Os méritos incluem o retrato de uma Caracas em conflito com sua origem, presa entre duas épocas dissonantes, e a habilidade da autora em fazer o leitor sentir emoções parecidas com sua protagonista-narradora - Maria Eugenia; é fácil se alegrar ou se entristecer junto com ela. Os capítulos de reminiscência de sua infância são psicologicamente ricos. A profundidade afetiva e abstrata da escrita é enorme.
Infelizmente, para mim os pontos positivos se encerram aqui.
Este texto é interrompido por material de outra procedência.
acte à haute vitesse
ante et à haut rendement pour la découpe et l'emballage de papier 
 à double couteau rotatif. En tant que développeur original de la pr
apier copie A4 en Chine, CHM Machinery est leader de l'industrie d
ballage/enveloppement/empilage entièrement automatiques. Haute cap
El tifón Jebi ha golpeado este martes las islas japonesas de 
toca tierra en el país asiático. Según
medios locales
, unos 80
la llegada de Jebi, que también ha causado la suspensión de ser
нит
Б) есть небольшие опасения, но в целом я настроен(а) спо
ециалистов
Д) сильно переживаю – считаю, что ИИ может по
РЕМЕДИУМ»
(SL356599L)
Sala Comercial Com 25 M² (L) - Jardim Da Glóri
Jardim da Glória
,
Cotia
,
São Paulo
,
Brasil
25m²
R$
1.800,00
Se é fácil se compadecer pelo destino da protagonista e compreender o seu lugar de fala, não me foi nada fácil deixar de julgá-la como frívola e propagadora de injustiças tão ruins ou piores do que aquelas que sofria. A minha personagem favorita é, de longe, a velha criada negra que age como ponte entre uma sabedoria de vida e uma moral de castelo; ela vê a protagonista como uma filha. Como é tratada? Como se fosse uma tola. A amiga da velha infância de Maria Eugenia, também negra, é posta de lado a obra inteira (só liga para a outra amiga de olhos azuis). Ela é bem racista. A garota chega a ver a tia como "alguém que vegeta na vida" por não ser casada. Enfim, se por um lado a protagonista é vítima, também é algoz - o que é bem coerente, pois é uma excelente algoz de si mesma.
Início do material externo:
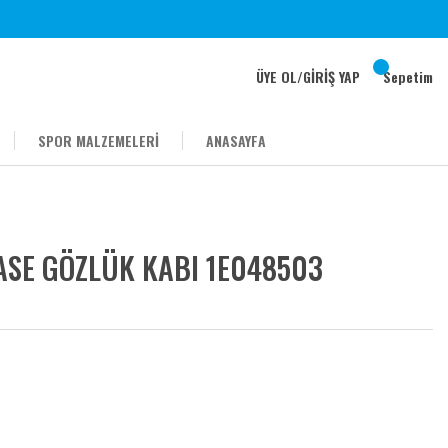
ÜYE OL
/
GİRİŞ YAP
Sepetim
SPOR MALZEMELERİ
ANASAYFA
ASE GÖZLÜK KABI 1E048503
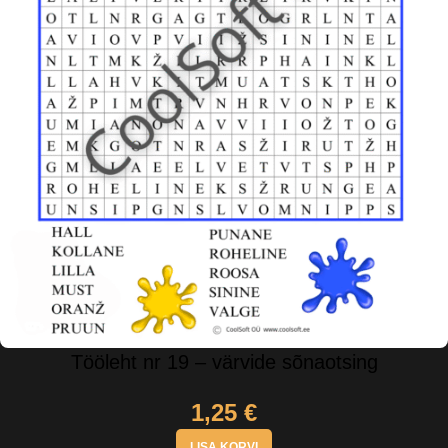
Tööleht nr 19 – värvide sõnaotsing
1,25
€
LISA KORVI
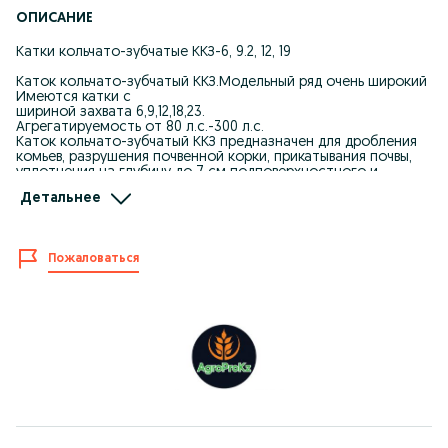
ОПИСАНИЕ
Катки кольчато-зубчатые ККЗ-6, 9.2, 12, 19
Каток кольчато-зубчатый ККЗ.Модельный ряд очень широкий
Имеются катки с
шириной захвата 6,9,12,18,23.
Агрегатируемость от 80 л.с.-300 л.с.
Каток кольчато-зубчатый ККЗ предназначен для дробления
комьев, разрушения почвенной корки, прикатывания почвы,
уплотнения на глубину до 7 см подповерхностного и
рыхления на глубину 4 см. поверхностного слоев почвы.
Детальнее
После прикатывания поверхность поля покрыта
мульчированным слоем почвы, что способствует
сохранению влаги.
Количество ограничено!Приобретайте прикатывающие катки
Пожаловаться
от завода КазАгромаш!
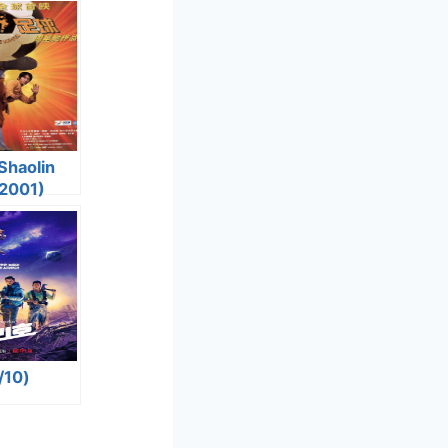
haolin
(2001)
10)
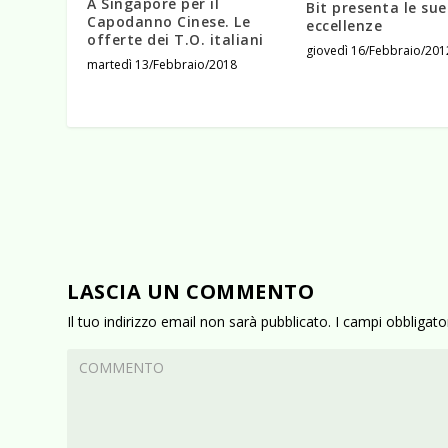
A Singapore per il
Bit presenta le sue
Capodanno Cinese. Le
eccellenze
offerte dei T.O. italiani
giovedì 16/Febbraio/201
martedì 13/Febbraio/2018
LASCIA UN COMMENTO
Il tuo indirizzo email non sarà pubblicato.
I campi obbligat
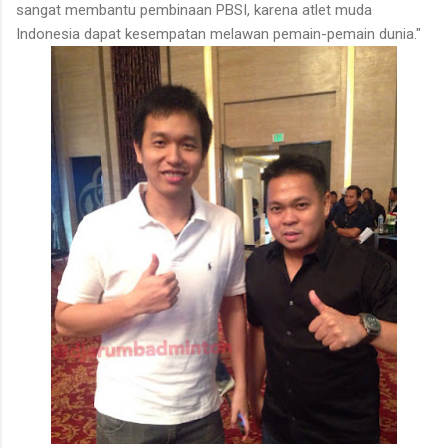
sangat membantu pembinaan PBSI, karena atlet muda
Indonesia dapat kesempatan melawan pemain-pemain dunia."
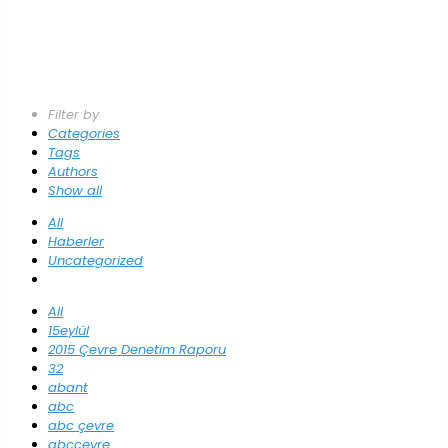
Filter by
Categories
Tags
Authors
Show all
All
Haberler
Uncategorized
All
15eylül
2015 Çevre Denetim Raporu
32
abant
abc
abc çevre
abccevre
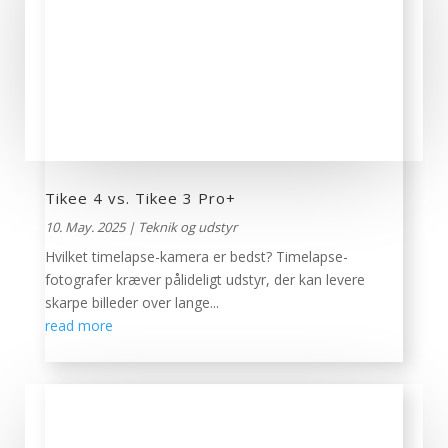
Tikee 4 vs. Tikee 3 Pro+
10. May. 2025
|
Teknik og udstyr
Hvilket timelapse-kamera er bedst? Timelapse-
fotografer kræver pålideligt udstyr, der kan levere
skarpe billeder over lange...
read more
Ao chegar de Paris na Venezuela, regozija-se para os familiares pelo fato de ter torrado o dinheiro do pai em roupas francesas; parece acreditar que isso é prova de seu espírito independente. Ridiculariza o afeto da avó e da tia, as vendo como relíquias do passado. Sensibiliza-se conforme o tempo passa, reconhecendo que é mais querida do que imagina; ao mesmo tempo, está certa em considerar esse amor como procustiano, já que as referidas figuras querem vê-la seguindo um caminho da moral e dos bons costumes. Há, sim, uma denúncia justa contra o patriarcalismo; só que está no meio de outras coisas. A própria autora reconheceria, depois, que seu manifesto visto como feminista é "moderado" (sic).
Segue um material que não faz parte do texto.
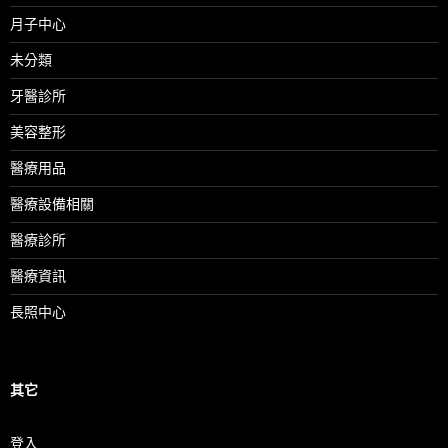
月子中心
未分類
牙醫診所
美容整形
醫療用品
醫療設備相關
醫療診所
醫療資訊
長照中心
其它
登入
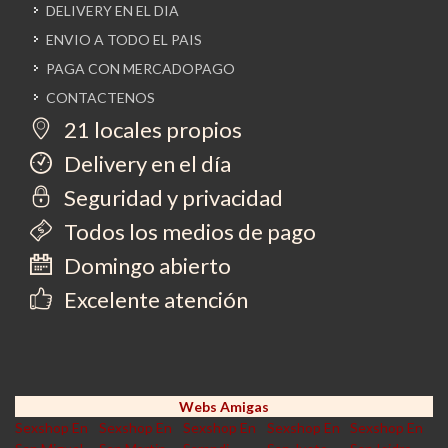
DELIVERY EN EL DIA
ENVIO A TODO EL PAIS
PAGA CON MERCADOPAGO
CONTACTENOS
21 locales propios
Delivery en el día
Seguridad y privacidad
Todos los medios de pago
Domingo abierto
Excelente atención
Webs Amigas
Sexshop En
Sexshop En
Sexshop En
Sexshop En
Sexshop En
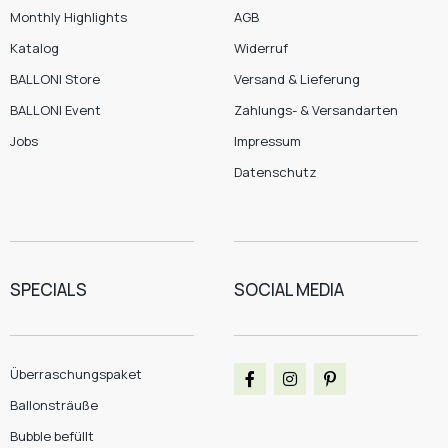
Monthly Highlights
AGB
Katalog
Widerruf
BALLONI Store
Versand & Lieferung
BALLONI Event
Zahlungs- & Versandarten
Jobs
Impressum
Datenschutz
SPECIALS
SOCIAL MEDIA
Überraschungspaket
Ballonsträuße
Bubble befüllt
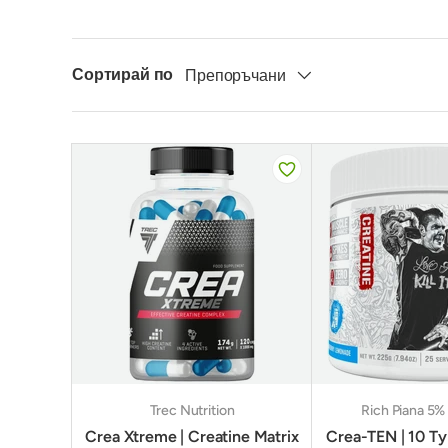
Сортирай по
Препоръчани
Trec Nutrition
Rich Piana 5% 
Crea Xtreme | Creatine Matrix
Crea-TEN | 10 Ty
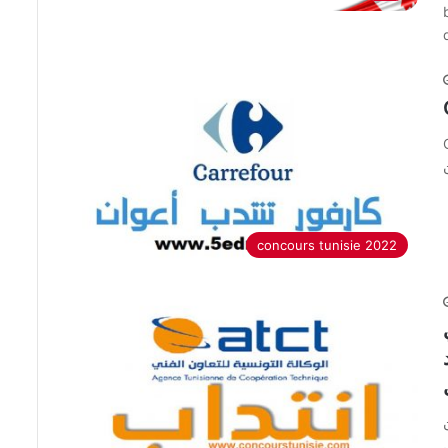
ب
concours tunisie 2022
E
Pessoalmente, a obra me mostrou um dilema: quão maior é o amor do que a moral ou princípios? Parece-me que qualquer um dos extremos se torna tirano e insensível. E é justamente pela insensibilidade de Maria Eugenia com as outras figuras que fui incapaz de admirá-la.
O livro me lembrou Madame Bovary; a escrita é prolixa, cheia de detalhes entediantes, repleta de divagações. Num dado momento, a protagonista-narradora admite isso: "tendo a divagar muito, e tentarei ser sucinta". Falhou miseravelmente. Tal estilo de escrita é riquíssimo para quem gosta, e consigo ver as possíveis consequências positivas desse método. Quem gosta de Madame Bovary, irá se apaixonar por Ifigênia.
Já para mim, a falta de admiração por Maria Eugenia e a vaidade prolixa da escrita são fatais.
Quanto ao projeto gráfico, quase rasguei o botão achando que era de abrir, mas a cordinha é para girar. Hehe. Achei bonitinho isso. Não há um desnecessário prefácio, e o posfácio é curto e preciso. Não achei nenhum erro de ortografia ou concordância, mesmo sendo uma obra de linguagem refinada. Sinto que a tradutora fez um excelente trabalho.
No fim, coloco Ifigênia e Madame Bovary lado a lado.